Sven "X-et" Leonard Erixson (23 November 1899 - 17 May 1970) was a Swedish painter and sculptor. Son of Alfred and Mathilda Eriksson, he was married to Ingeborg Erixson with whom he had two children: a son, the artist Sverre Erixson (born 1932) and a daughter, the actor Irma Erixson (born 1937).

Early life
Erixson's journey to becoming an established artist was a long one. He started his apprenticeship to a master painter at age of 14. He continued his artistic education by studying decorative painting, while he took a position as a teacher of drawing at the Konstfack. This was followed by a year of study at the Royal Swedish Academy of Arts, to which he later returned as a Professor of painting 1943–53.

Career
Erixson has an extensive and diverse artistic production. He has painted landscapes with figures, often with motifs from the south, city and port pictures, interiors, floral pieces. He drew inspiration from a variety of sources, ranging from Medieval Folk art to German Expressionism. He spent a significant time throughout his artistic life to travel. Which both has been the source of various motives, mostly from Spain and the south of France, but during his travels he was always keen on study both old masters and the biggest contemporary artists of his time. Goya and Velazquez at Museo del Prado; El Greco in Toledo; Paul Klee, Lovis Corinth, Gustav Klimt and Egon Schiele at the Bavarian National Museum.
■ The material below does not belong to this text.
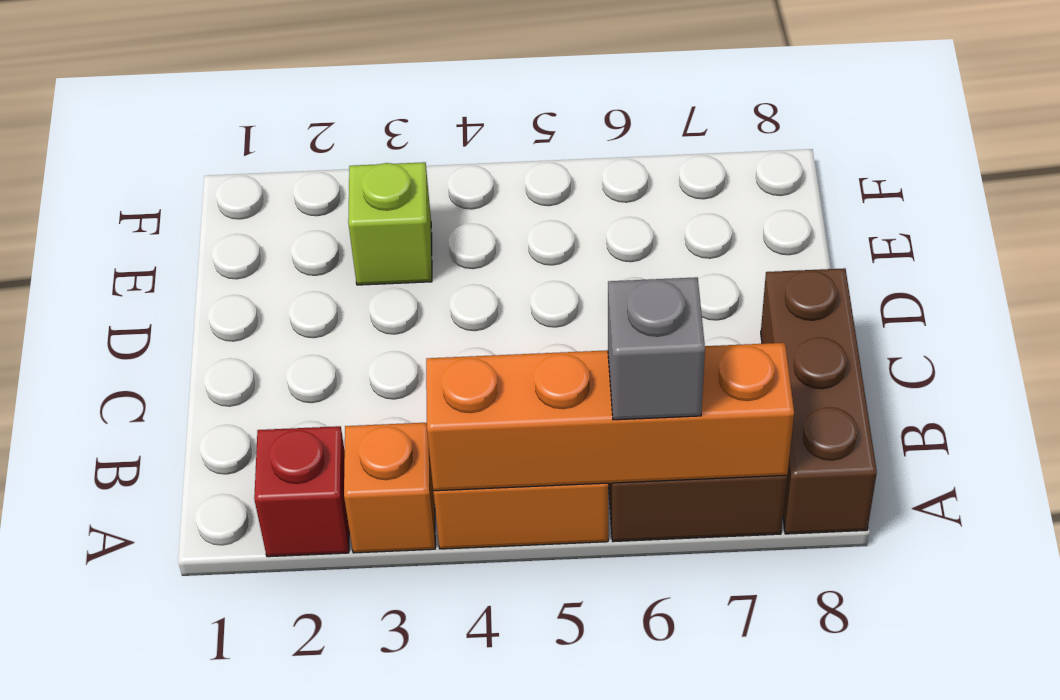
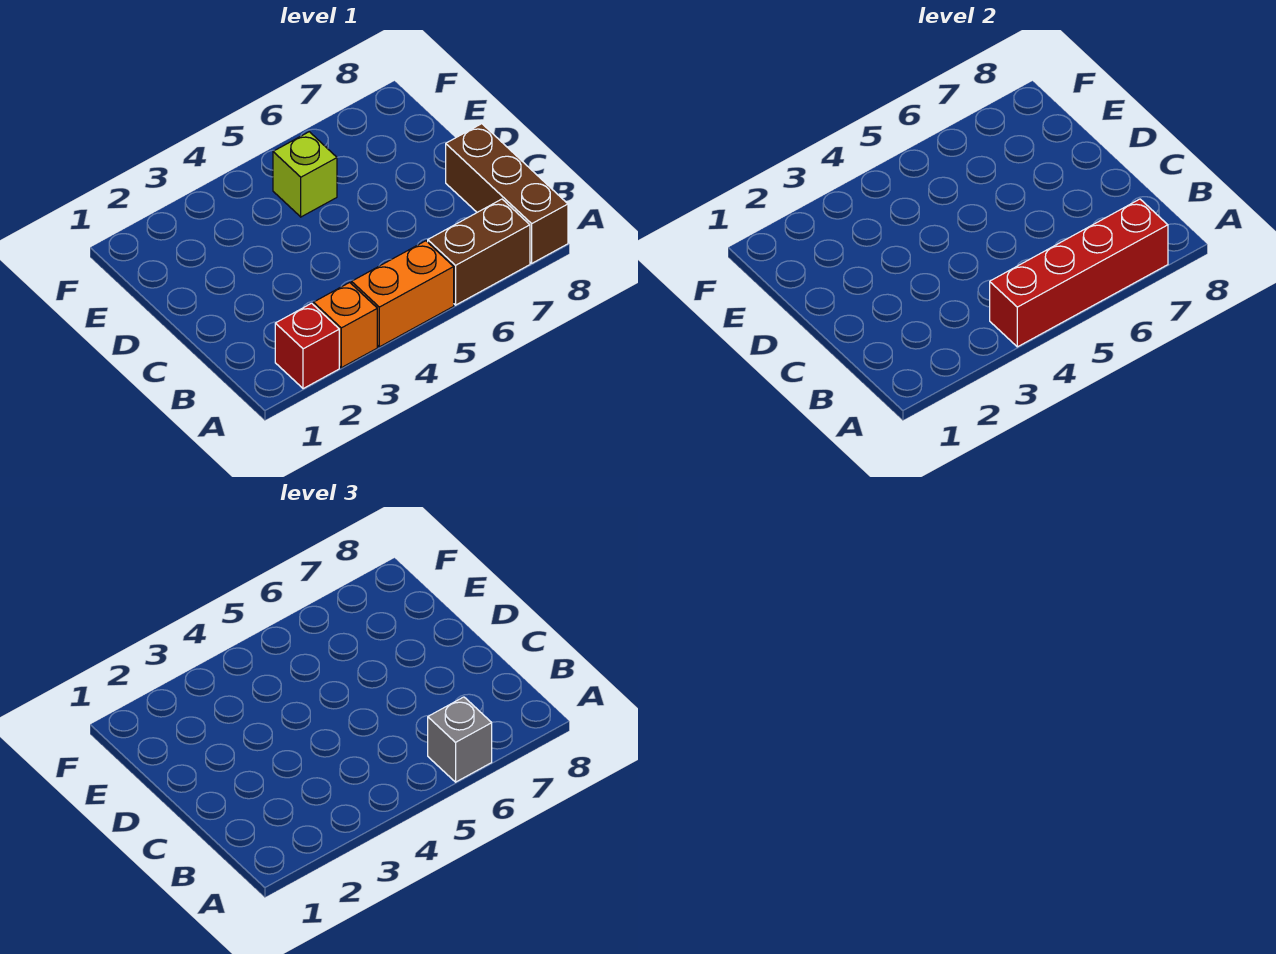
orange brick A4:A7 level 2 -> red brick A4:A7 level 2
lime brick E3 level 1 -> lime brick E5 level 1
Erixson belong to Sweden's great modern painters, and his work is represented in most Swedish art museums. He was one of the artists who in 1932 started the artist-led gallery 'Color and shape' (Färg och Form).
His many artistic missions include frescos of Holy Cross Chapel at Woodland Cemetery in Stockholm (1938 to 1940), as well as his great fresco in the town hall of Huddinge (1948 to 1949), into which he wove his own childhood memories of the railroad town. Alongside his easel painting, Erixson often tried other artistic tasks, often involving his decorative imagination. For example, he created the theatrical decor of Garcia Lorca's Blood Wedding, 1944, decor and costume sketches to Aniara, 1959.